= Friends Association for Higher Education =

Organization of Quaker-affiliated educational institutions

The Friends Association for Higher Education (FAHE) is a consortium of historically Quaker colleges, universities and study centers, as well as individual members, who support the Quaker ideal of integrating academic work with social responsibility and spiritual life. FAHE's seventeen member institutions are located in the United States, the United Kingdom and Kenya.

FAHE includes all who identify themselves with Quaker higher education, and affirms the beliefs and tenets which are shared by all Friends, such as peace, equality and stewardship.

== History ==

Quaker educators held a conference at Wilmington College June 22-23, 1980, to discuss how to strengthen Friends values in higher education. Participants included Landrum Bolling, Theodor Benfey, Charles Browning and T. Canby Jones.

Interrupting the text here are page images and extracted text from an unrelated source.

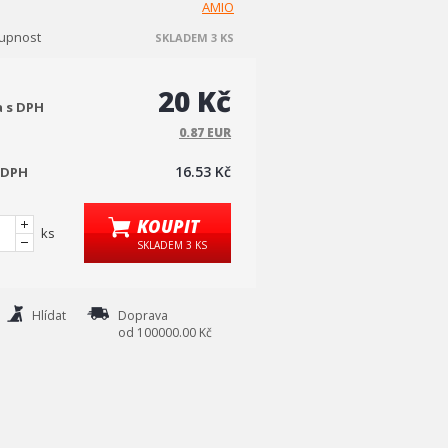
AMIO
upnost
SKLADEM 3 KS
20 Kč
a s DPH
0.87 EUR
16.53 Kč
 DPH
KOUPIT
ks
SKLADEM 3 KS
Hlídat
Doprava
od 100000.00 Kč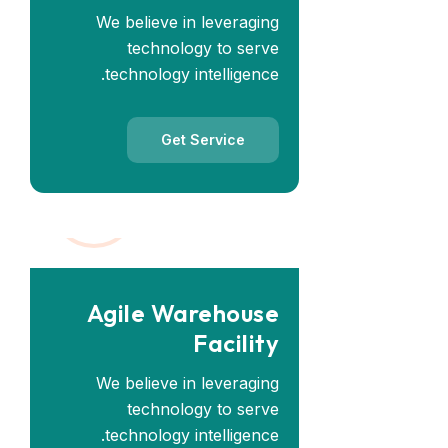
We believe in leveraging
technology to serve
technology intelligence.
Get Service
Agile Warehouse
Facility
We believe in leveraging
technology to serve
technology intelligence.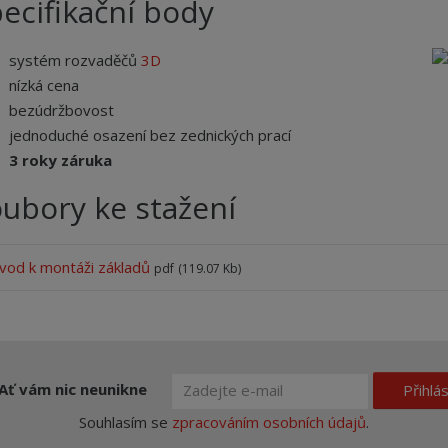
ecifikační body
systém rozvaděčů
3D
nízká cena
bezúdržbovost
jednoduché osazení bez zednických prací
3 roky záruka
ubory ke stažení
vod k montáži základů
pdf
(119.07 Kb)
Ať vám nic neunikne
Přihlás
Souhlasím se
zpracováním osobních údajů
.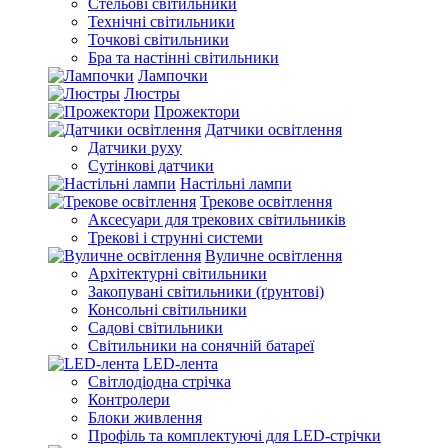
Стельові світильники
Технічні світильники
Точкові світильники
Бра та настінні світильники
Лампочки
Люстры
Прожектори
Датчики освітлення
Датчики руху
Сутінкові датчики
Настільні лампи
Трекове освітлення
Аксесуари для трекових світильників
Трекові і струнні системи
Вуличне освітлення
Архітектурні світильники
Закопувані світильники (ґрунтові)
Консольні світильники
Садові світильники
Світильники на сонячній батареї
LED-лента
Світлодіодна стрічка
Контролери
Блоки живлення
Профіль та комплектуючі для LED-стрічки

At the end of the conference, the participants resolved to form an organization to further this work, and created FAHE. Its first office was located on the campus of Guilford College; since the 1990s, it has been based at Friends Center in Philadelphia.

== Activities ==

=== Annual Conference ===

Each June, FAHE members gather on the campus of one of the organization's member institutions for a conference. The agenda includes workshops and papers on various themes of concern to Quaker educators presented by members and other scholars, the annual meeting of the membership, and the writing and reading of an annual epistle.

The conference is occasionally enlarged to include Quakers involved in other aspects of education. In 1988 FAHE co-hosted the International Congress on Quaker Education with the Friends Council on Education.

In 2019 the conference was held at FAHE member institutions Swarthmore College and Pendle Hill in suburban Philadelphia. In June, 2020, FAHE will meet at Earlham College and Earlham School of Religion in Richmond, Indiana.

=== Publications ===

FAHE publishes a biannual electronic journal, Quaker Higher Education. Much of its content derives from papers and presentations from FAHE's annual conference.

In 2014, FAHE began publishing a book series entitled "Quakers and the Disciplines." Each annual volume examines the contributions of Friends to a particular area of scholarship: Volume 1 is an overview of Quaker pedagogy, Volume 2 focuses on philosophy, Volume 3 looks at Quakers in literature, Volume 4 examines Quakers in business and industry, Volume 5 covers Quakers in politics and economics, and Volume 6 features Quakers in sustainability and creation care.

=== Quaker College Fair ===

FAHE and Philadelphia Yearly Meeting co-sponsor an annual Quaker college fair in Philadelphia.